Dès lors, c’est comme si Bernstein, foi mahlérienne chevillée au corps, se donnait «quatre-vingt-trois minutes pour convaincre» un public au mieux curieux et impatient, au pire méfiant et hostile. D’où l’impression de revivre des temps héroïques, de retrouver ici cette musique comme au premier jour, spectaculaire et inouïe, enthousiasmante et neuve, d’autant que celui qui venait de devenir le patron du Philharmonique du New York n’a pas son pareil pour s’épancher, déclencher des apocalypses, dramatiser sans cesse le discours: bref, cette démesure berliozienne qu’évoquaient en 1910 quelques-uns des rares commentateurs parisiens point trop défavorables.

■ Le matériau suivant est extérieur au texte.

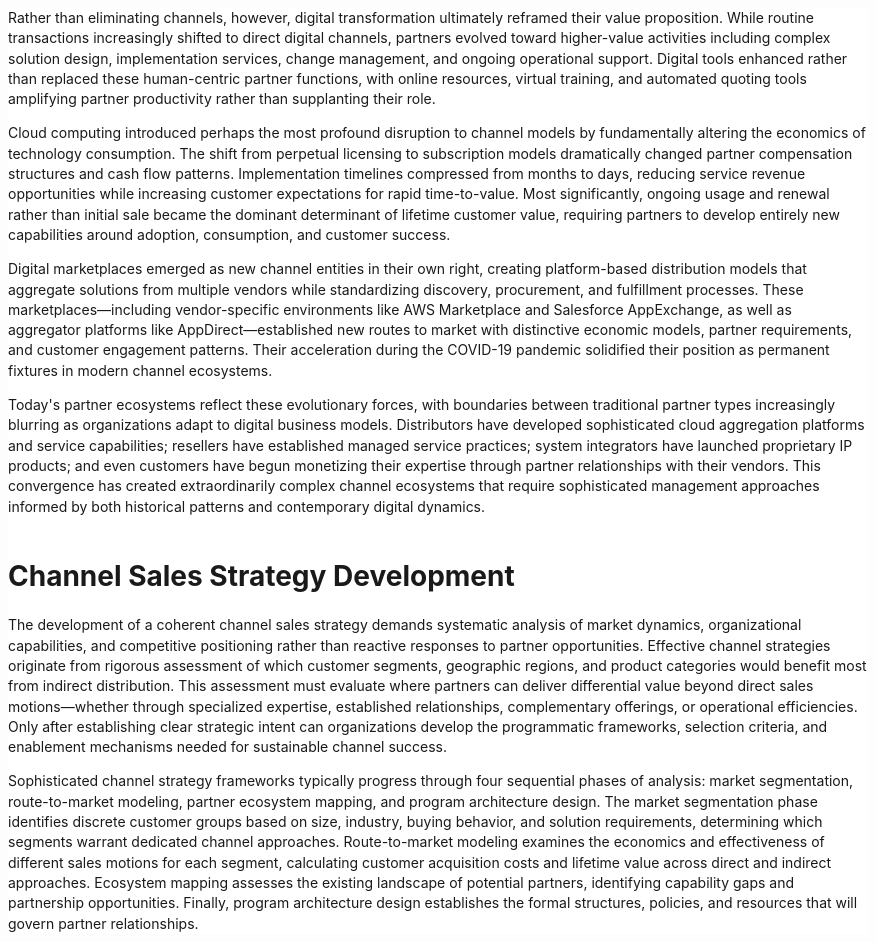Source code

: Rather than eliminating channels, however, digital transformation ultimately reframed their value proposition. While routine transactions increasingly shifted to direct digital channels, partners evolved toward higher-value activities including complex solution design, implementation services, change management, and ongoing operational support. Digital tools enhanced rather than replaced these human-centric partner functions, with online resources, virtual training, and automated quoting tools amplifying partner productivity rather than supplanting their role.

Cloud computing introduced perhaps the most profound disruption to channel models by fundamentally altering the economics of technology consumption. The shift from perpetual licensing to subscription models dramatically changed partner compensation structures and cash flow patterns. Implementation timelines compressed from months to days, reducing service revenue opportunities while increasing customer expectations for rapid time-to-value. Most significantly, ongoing usage and renewal rather than initial sale became the dominant determinant of lifetime customer value, requiring partners to develop entirely new capabilities around adoption, consumption, and customer success.

Digital marketplaces emerged as new channel entities in their own right, creating platform-based distribution models that aggregate solutions from multiple vendors while standardizing discovery, procurement, and fulfillment processes. These marketplaces—including vendor-specific environments like AWS Marketplace and Salesforce AppExchange, as well as aggregator platforms like AppDirect—established new routes to market with distinctive economic models, partner requirements, and customer engagement patterns. Their acceleration during the COVID-19 pandemic solidified their position as permanent fixtures in modern channel ecosystems.

Today's partner ecosystems reflect these evolutionary forces, with boundaries between traditional partner types increasingly blurring as organizations adapt to digital business models. Distributors have developed sophisticated cloud aggregation platforms and service capabilities; resellers have established managed service practices; system integrators have launched proprietary IP products; and even customers have begun monetizing their expertise through partner relationships with their vendors. This convergence has created extraordinarily complex channel ecosystems that require sophisticated management approaches informed by both historical patterns and contemporary digital dynamics.
# Channel Sales Strategy Development

The development of a coherent channel sales strategy demands systematic analysis of market dynamics, organizational capabilities, and competitive positioning rather than reactive responses to partner opportunities. Effective channel strategies originate from rigorous assessment of which customer segments, geographic regions, and product categories would benefit most from indirect distribution. This assessment must evaluate where partners can deliver differential value beyond direct sales motions—whether through specialized expertise, established relationships, complementary offerings, or operational efficiencies. Only after establishing clear strategic intent can organizations develop the programmatic frameworks, selection criteria, and enablement mechanisms needed for sustainable channel success.

Sophisticated channel strategy frameworks typically progress through four sequential phases of analysis: market segmentation, route-to-market modeling, partner ecosystem mapping, and program architecture design. The market segmentation phase identifies discrete customer groups based on size, industry, buying behavior, and solution requirements, determining which segments warrant dedicated channel approaches. Route-to-market modeling examines the economics and effectiveness of different sales motions for each segment, calculating customer acquisition costs and lifetime value across direct and indirect approaches. Ecosystem mapping assesses the existing landscape of potential partners, identifying capability gaps and partnership opportunities. Finally, program architecture design establishes the formal structures, policies, and resources that will govern partner relationships.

Cette publication est d’autant mieux venue qu’elle est complétée par les Vingt-quatre préludes de Marius Constant (1925-2004), qui furent créés au cours du même concert – autres temps, autres mœurs, qui ne craignaient pas des programmes aussi longs et exigeants. Car la partition, gravée au milieu des années 1960 pour Deutsche Grammophon en complément du Premier concerto pour violon de Serge Nigg par Charles Bruck et le Philharmonique de la RTF, n’a pas, sauf erreur, eu les honneurs du disque depuis lors. De fait, Constant est resté excessivement dans l’ombre, notamment de ceux nés la même année que lui (pour s’en tenir à la France, Boucourechliev et Boulez). Signées d’un musicien de trente-trois ans, ces vingt-quatre miniatures, durant chacune de six à soixante secondes (pour un total de moins de quatorze minutes) et structurées en trois parties («Eléments», «Mutations», «Composantes»), témoignent pourtant d’une remarquable maîtrise de l’orchestre ainsi que d’une forte dimension expressive. Sans certes rivaliser avec le radicalisme alors de mise à Darmstadt ou Donaueschingen, ces puissants unissons, ces soli intensément lyriques, ces ostinati vindicatifs traduisent en effet un souci de renouvellement du langage et de recherche qui ne se complaît nullement dans les modèles passés.